TEXT PROVIDED>
This tutorial showcase how to use [Johnsnowlabs Components with Langchain](https://nlp.johnsnowlabs.com/docs/en/jsl/haystack-utils) for Scalable Pre-Processing and Embedding computation on clusters

If you want to scale this, you can re-use this code in a spark-cluster created with [nlp.install_to_databricks()](https://nlp.johnsnowlabs.com/docs/en/jsl/install_advanced#into-a-freshly-created-databricks-cluster-automatically)

In [None]:
! pip install johnsnowlabs
from johnsnowlabs import nlp
! pip install 'farm-haystack[all]'
! pip install tensorflow==2.14
nlp.start()

# restart session after installing evertything
import os
os.kill(os.getpid(), 9)

## Download some Sample Data and Convert do Haystack Documents

In [3]:
# Download some sample data we use as a mini-db
! wget https://raw.githubusercontent.com/langchain-ai/langchain/master/docs/docs/modules/state_of_the_union.txt

from haystack import Document
def create_documents_from_file(file_path):
    # Helper func for reading files as Haystack Document object
    # returns a list of Document with one object for every line in file_path
    documents = []
    with open(file_path, 'r') as file:
        for id, line in enumerate(file):
            documents.append(Document(content=line.strip(), content_type="text", id=id))

PROMPT 1> Condense the tutorial's paragraph beginning "If you want to scale this" into one shorter sentence that keeps its main facts.
The tutorial and the rows come from unrelated sources.

AVAILABLE DATA>
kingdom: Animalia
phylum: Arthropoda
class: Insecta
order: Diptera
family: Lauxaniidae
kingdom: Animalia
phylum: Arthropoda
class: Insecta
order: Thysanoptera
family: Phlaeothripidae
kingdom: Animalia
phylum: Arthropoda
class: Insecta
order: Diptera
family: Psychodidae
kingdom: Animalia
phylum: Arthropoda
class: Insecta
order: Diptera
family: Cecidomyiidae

...

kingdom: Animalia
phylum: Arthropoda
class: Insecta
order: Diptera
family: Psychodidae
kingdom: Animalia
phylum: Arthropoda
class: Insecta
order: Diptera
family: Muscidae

--

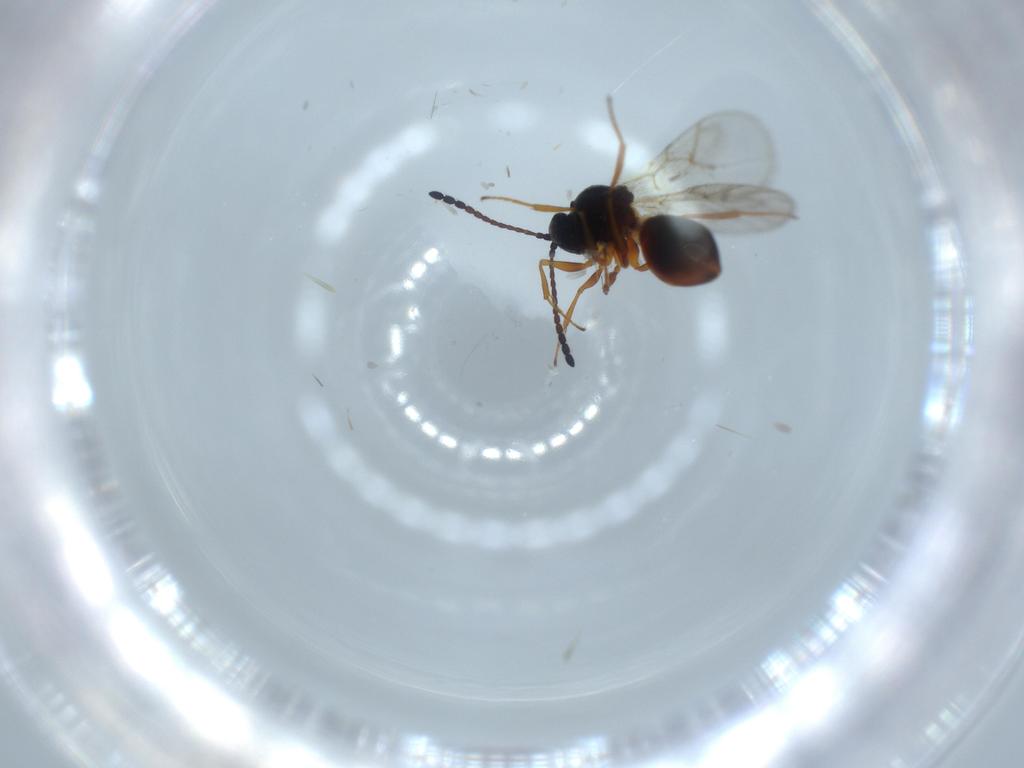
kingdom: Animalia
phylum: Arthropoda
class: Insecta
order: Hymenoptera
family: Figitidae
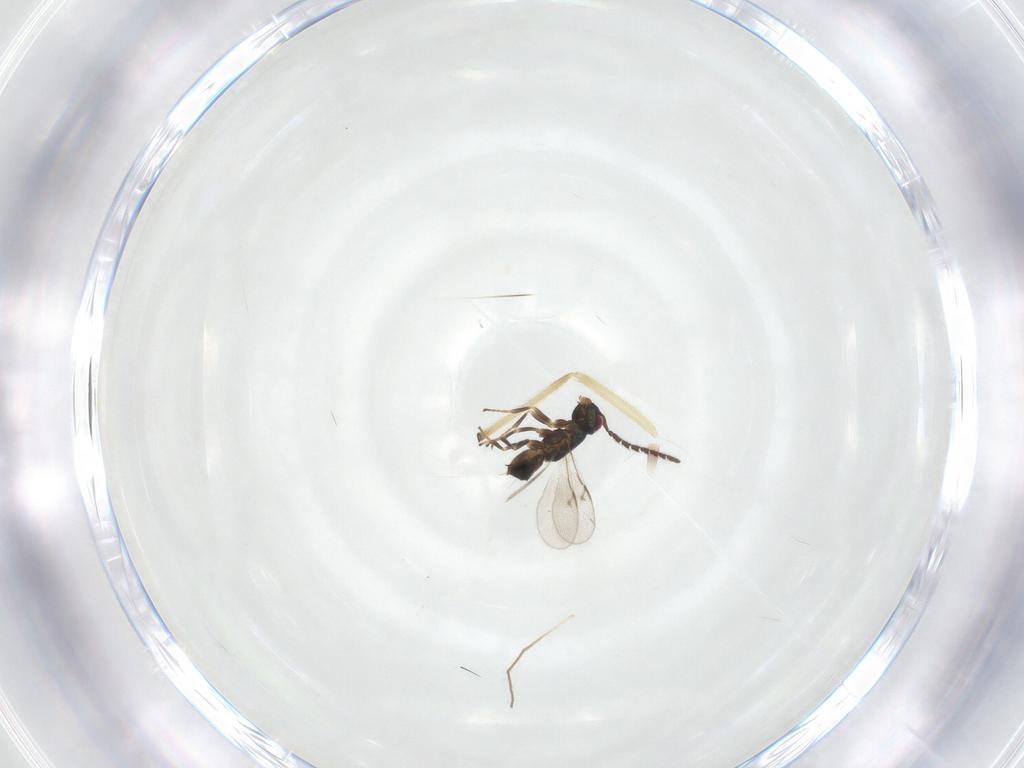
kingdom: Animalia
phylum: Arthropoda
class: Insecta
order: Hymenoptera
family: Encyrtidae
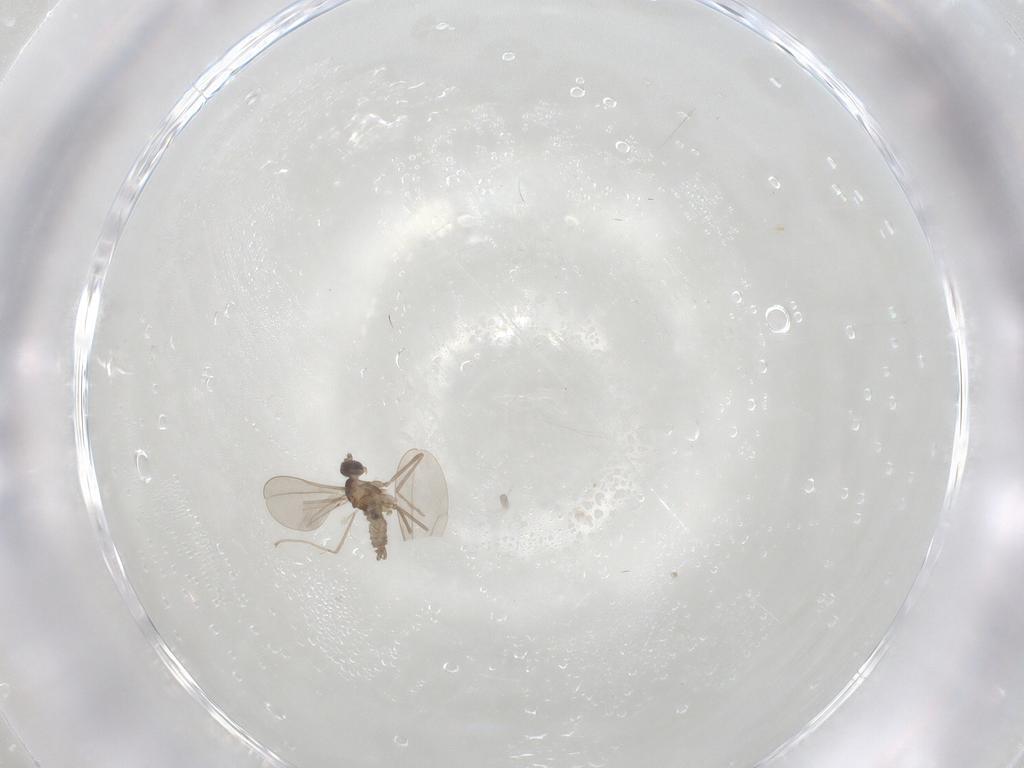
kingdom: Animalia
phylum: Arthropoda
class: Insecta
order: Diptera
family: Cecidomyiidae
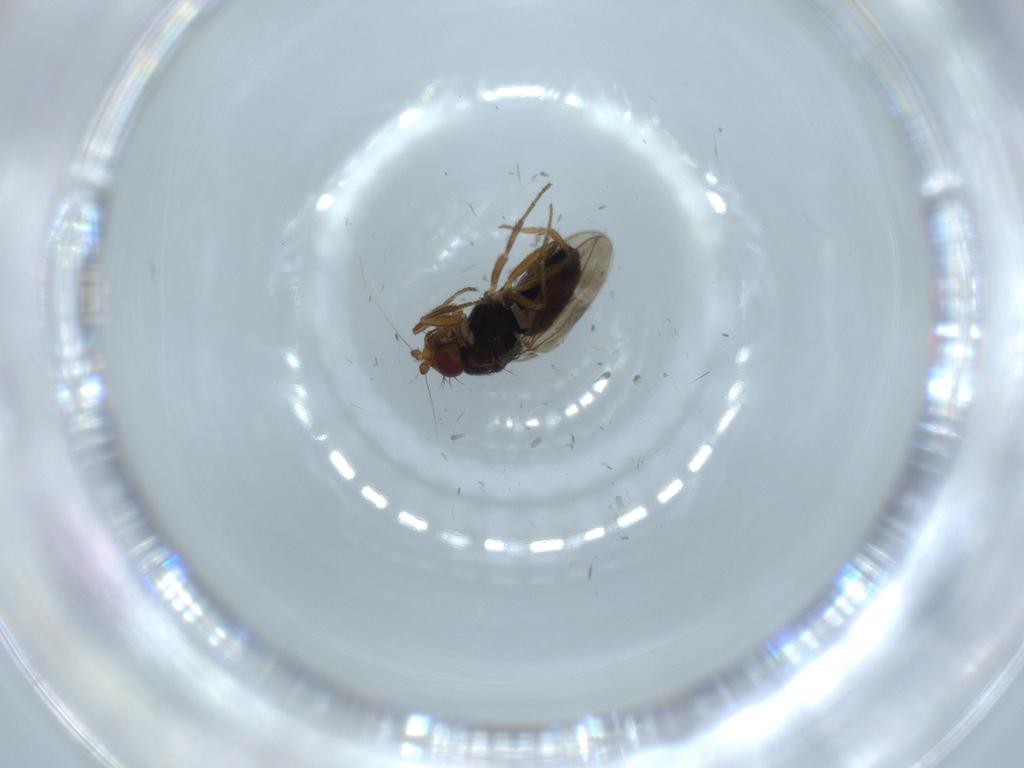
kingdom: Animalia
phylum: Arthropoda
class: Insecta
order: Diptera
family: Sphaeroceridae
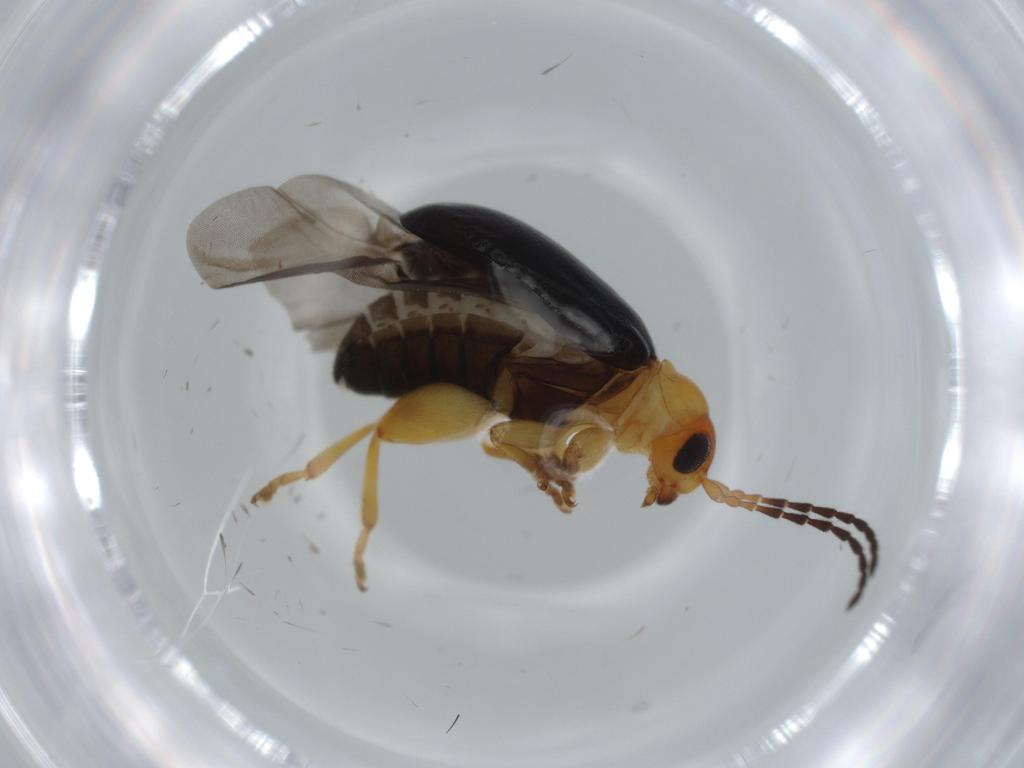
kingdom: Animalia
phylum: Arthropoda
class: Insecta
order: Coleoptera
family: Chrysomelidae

PROMPT 2> Gather every line in the rows that contains the word "family", counting only matches with the same uppercase and lowercase letters.

EXERCISE OUTPUT 1> To scale up, reuse this code in a Spark cluster created with nlp.install_to_databricks().

EXERCISE OUTPUT 2>
family: Lauxaniidae
family: Phlaeothripidae
family: Psychodidae
family: Cecidomyiidae
family: Psychodidae
family: Muscidae
family: Figitidae
family: Encyrtidae
family: Cecidomyiidae
family: Sphaeroceridae
family: Chrysomelidae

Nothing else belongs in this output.